北条高広を降し、強大になった小田原北条氏にとって国人衆はもはや不要の存在であった。
祝辞のために出仕した由良国繁・長尾顕長兄弟に対し、常陸の佐竹義重討伐を名目に金山城・館林城の借用を要求。
国繁らはこれに応ずるが、留守を預かっていた妙印尼(国繁の母親)らが金山城に籠って抵抗する。
迫りくる北条勢をことごとく退けるが、国繁の懇願により泣く泣く金山城を明け渡した・・・
国繁は桐生城、顕長は足利城に本拠を移し所領は削減される。
また、北条氏は那波領の那波顕宗に対しても領土の明け渡しを要求。
顕宗は厩橋城に人質を差し出すも容認はされず、越後に去っていった・・・
残る敵は北毛の真田昌幸のみ。
だが、九州を平定した豊臣秀吉の惣無事令により大名間の私闘が禁じられてしまった。
沼田城は北条氏に与えられたが、家臣の猪俣邦憲が名胡桃城を攻めたことにより秀吉の勘気を被り小田原征伐が開始される。

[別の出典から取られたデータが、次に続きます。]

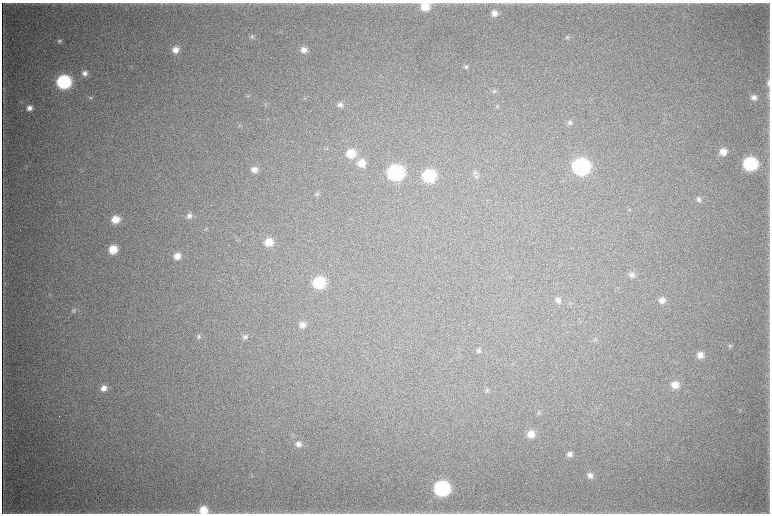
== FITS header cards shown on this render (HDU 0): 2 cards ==
NAXIS1  =                 1536 / length of data axis 1
NAXIS2  =                 1023 / length of data axis 2

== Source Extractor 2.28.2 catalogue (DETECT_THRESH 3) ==
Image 1536 x 1023 px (HDU 0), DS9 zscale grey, zoomed out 1/2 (1 PNG px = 2 x 2 image px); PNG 772 x 516 px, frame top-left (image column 1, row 1022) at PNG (2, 3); no overlay
Background 4430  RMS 38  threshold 114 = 3 sigma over >= 5 px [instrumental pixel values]
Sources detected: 66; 3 cannot appear on this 1/2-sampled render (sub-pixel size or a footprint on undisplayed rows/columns) and are not listed; the other 63 listed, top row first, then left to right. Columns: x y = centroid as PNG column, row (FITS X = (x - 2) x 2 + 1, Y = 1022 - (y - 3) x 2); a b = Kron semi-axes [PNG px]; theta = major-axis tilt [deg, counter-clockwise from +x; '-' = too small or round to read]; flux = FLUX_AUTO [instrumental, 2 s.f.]
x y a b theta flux
425 7 8 7 - 1.5e+05
494 13 7 7 - 5.6e+04
252 37 7 5 3 1.7e+04
568 37 5 4 - 1.2e+04
59 41 6 5 - 1.9e+04
175 50 8 7 - 7.3e+04
304 50 8 7 - 5.6e+04
466 67 6 5 - 1.7e+04
85 73 7 6 - 3.8e+04
64 82 9 8 - 1.1e+06
768 83 9 5 -90 2.6e+04
3 89 7 2 86 7.5e+03
494 91 6 6 - 1.8e+04
769 95 6 3 79 8.9e+03
248 96 4 3 - 8.8e+03
754 97 7 6 - 3.9e+04
90 98 5 4 - 1.1e+04
340 104 7 6 - 3.3e+04
497 106 3 3 - 7.4e+03
29 108 7 6 - 4.7e+04
669 115 2 1 - 2.0e+03
569 123 7 6 - 2.0e+04
239 126 4 3 - 9.0e+03
723 152 8 8 - 9.3e+04
351 153 10 9 - 1.7e+05
361 163 9 8 - 1.1e+05
750 164 9 8 - 9.1e+05
581 167 10 9 - 1.8e+06
254 169 8 7 - 5.7e+04
395 173 9 9 - 1.4e+06
429 176 8 8 - 6.3e+05
476 176 8 7 - 2.7e+04
317 194 6 4 6 1.1e+04
699 199 8 7 - 3.0e+04
211 205 2 1 - 1.5e+03
629 210 4 3 - 6.4e+03
189 216 8 7 - 3.4e+04
115 219 8 7 - 1.2e+05
206 229 5 3 - 8.4e+03
269 242 8 8 - 1.2e+05
113 249 7 7 - 1.6e+05
177 256 8 8 - 7.8e+04
632 275 8 7 - 3.7e+04
319 282 8 8 - 4.6e+05
558 300 7 7 - 3.6e+04
662 300 8 7 - 4.7e+04
74 311 7 6 - 2.0e+04
302 325 8 7 - 5.0e+04
199 336 7 5 43 1.7e+04
245 337 7 6 - 2.4e+04
730 346 6 5 - 1.4e+04
478 351 7 6 - 2.1e+04
700 355 8 7 - 7.3e+04
675 385 9 8 - 8.9e+04
104 388 7 7 - 6.0e+04
487 390 6 4 67 1.4e+04
539 412 6 4 -74 1.3e+04
531 434 8 8 - 8.9e+04
298 444 7 7 - 3.9e+04
570 454 7 6 - 3.4e+04
590 475 7 7 - 4.3e+04
442 488 9 9 - 1.4e+06
203 510 9 8 - 1.3e+05
At the frame edge (FLAGS 8, measured only in part): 3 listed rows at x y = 425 7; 768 83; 203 510
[3 sub-pixel or undisplayed-footprint detections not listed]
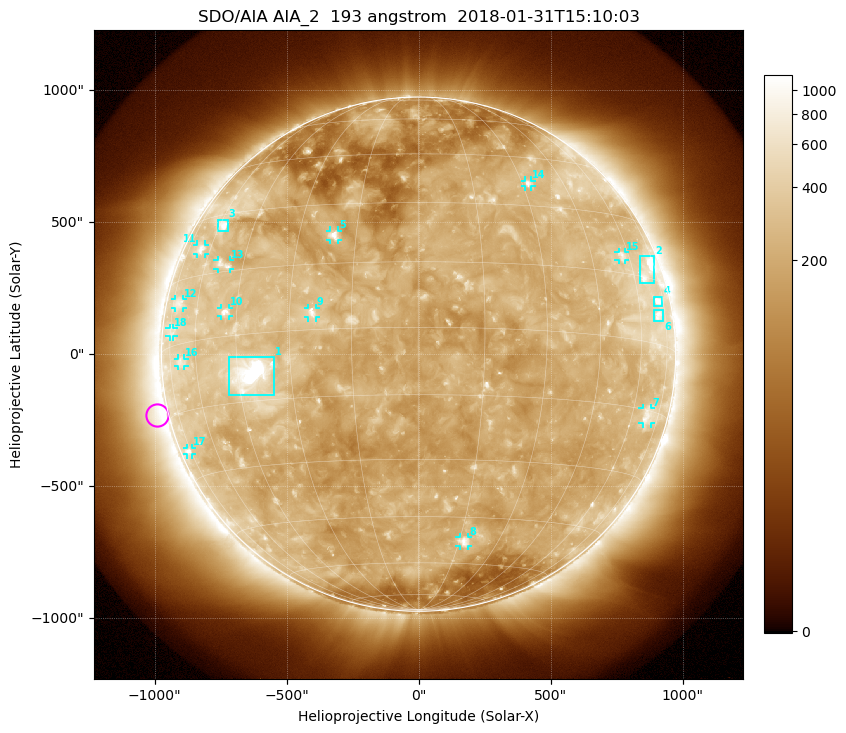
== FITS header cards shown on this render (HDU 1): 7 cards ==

上野国人衆は北条氏直から出仕を命ぜら、小田原城に入り秀吉と戦うことになった・・・
※上野史考
繰り返しになるが 上野は武田・上杉・北条の草刈り場ではない と言った意味が分かったであろう。
3国が争っていれば必然的に上野国人衆の協力が必要になる。
そのパワーバランスが崩れた時、国人衆の没落が始まるのであった。
狡兎死して走狗煮らる と言ったほうが分かりやすいかもしれない。
結局は煮え切る前に飼い主(北条氏)が先に滅亡してしまうのだが。
戦が終わり不要になった狗たちは、所領を奪われ野に放たれてしまう。